• **LIST OF TASKS**:
1 – Rewrite the motherhood essay from "That being said, I" up to and including "do for themselves.", changing "aberration" to "outlier".
2 – Answer these questions about the motherhood essay:
(a) How many daughters does the writer have?
(b) Until what point in life did the writer lack a model of mothers and daughters co-existing in a warm, safe way?
(c) How much new snow was on the ground on the morning of the snowstorm story?

• **SOURCE PASSAGE**:
----

For as long as I can remember, being a good mother has always been the single most important goal of my life.
I did not have a good mother growing up. In fact, I had a pretty terrible mother; she was in turns shockingly neglectful and viciously emotionally abusive, so it was practically a spiritual imperative that I would make my mothering experience as a counter to all the bad energy that my own mother poured into the world. I wanted this for my own children, but I needed it for me. Being a good mother is how I have been healing the very wounded child that I was.
I think, for the most part, I’ve done what I set out to do. I have two wonderful daughters who are strong, loving, compassionate, decent human beings. I have really amazing relationships with these girls, as well, which has been – and continues to be – both wholly satisfying and completely alien to me; until I was a teenager, I didn’t have a model of how mothers and daughters could co-exist in anything even approaching a warm, safe way. I am loving having young adult daughters; our relationships are dynamic and meaningful and very often a lot of fun, and the ease with which I interact with my girls is an important part of my day-to-day.
That being said, I think I may be a bit of an aberration as a mother. I am not – and never have been – the kind of mother who hovers or feels the need to be all up in my kids’ stuff all the time. I have known, keenly and since the very beginning, that my primary job as a mother is to teach my children how to get along in the world without me – so much the better if they can do better than I did – and I knew that I couldn’t reach that goal if I did for them when they could do for themselves.
One of the stories I tell to illustrate this idea involves a pre-school aged Punk, a snowstorm, and pretty shoes. I have always let the girls choose their own clothes, even when they were little-little. We woke on the particular morning of which I speak to about 4 inches of new snow, and Miss Madam decided that today was the day she was going to wear a dress and pretty shoes to school.

----

• **DATASET**:
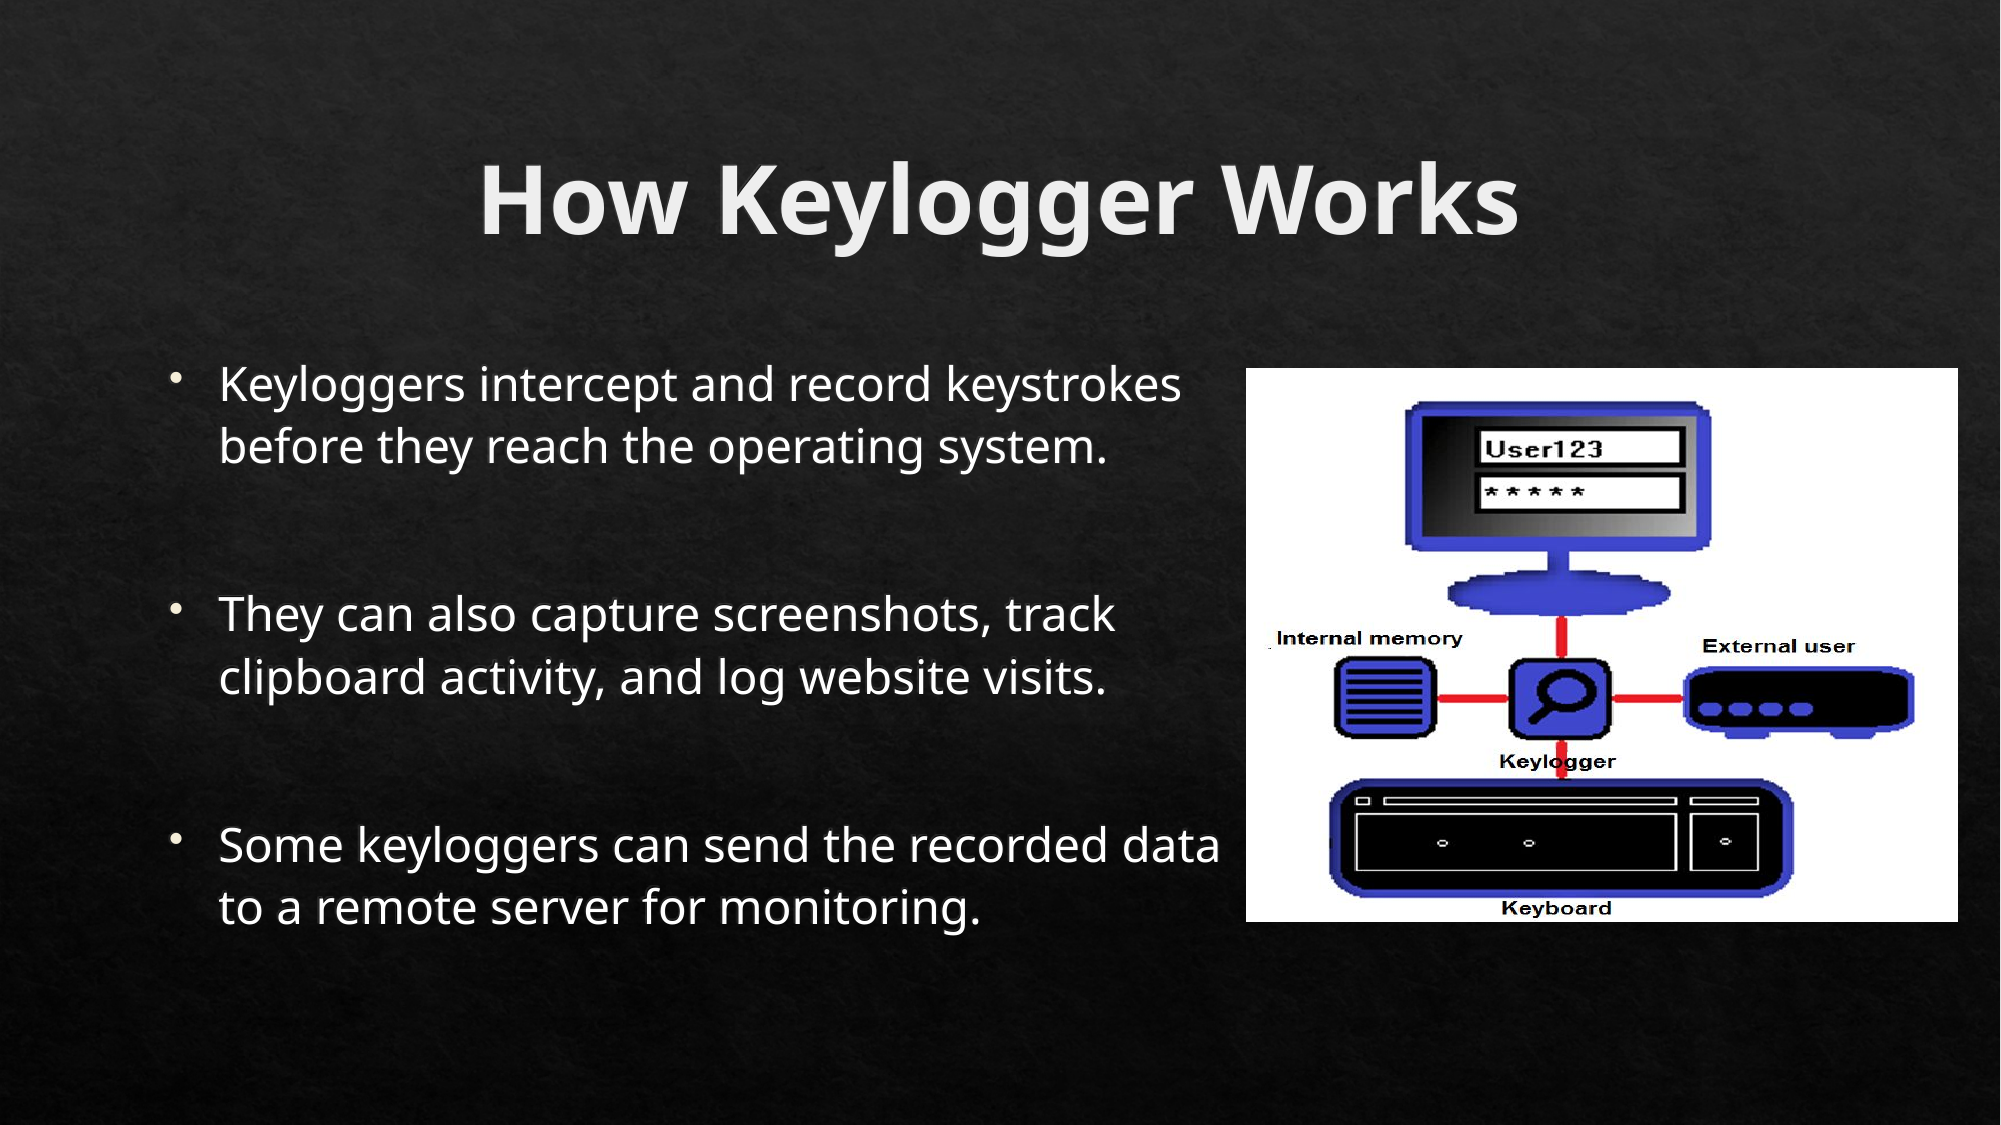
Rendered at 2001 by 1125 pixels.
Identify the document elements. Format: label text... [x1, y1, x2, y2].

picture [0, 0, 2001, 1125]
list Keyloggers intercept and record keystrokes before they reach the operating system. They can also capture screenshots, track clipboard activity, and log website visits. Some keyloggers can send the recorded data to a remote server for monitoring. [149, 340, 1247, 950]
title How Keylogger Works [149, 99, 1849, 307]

----

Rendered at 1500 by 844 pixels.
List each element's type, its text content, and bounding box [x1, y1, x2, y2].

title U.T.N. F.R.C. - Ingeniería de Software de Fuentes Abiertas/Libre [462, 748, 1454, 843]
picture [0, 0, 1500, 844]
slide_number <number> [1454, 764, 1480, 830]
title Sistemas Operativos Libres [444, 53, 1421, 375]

----

• **SET OF ANSWERS**:
1 –
That being said, I think I may be a bit of an outlier as a mother. I am not – and never have been – the kind of mother who hovers or feels the need to be all up in my kids’ stuff all the time. I have known, keenly and since the very beginning, that my primary job as a mother is to teach my children how to get along in the world without me – so much the better if they can do better than I did – and I knew that I couldn’t reach that goal if I did for them when they could do for themselves.

2 –
(a) The writer has two daughters.
(b) The writer lacked that model until becoming a teenager.
(c) There were about 4 inches of new snow.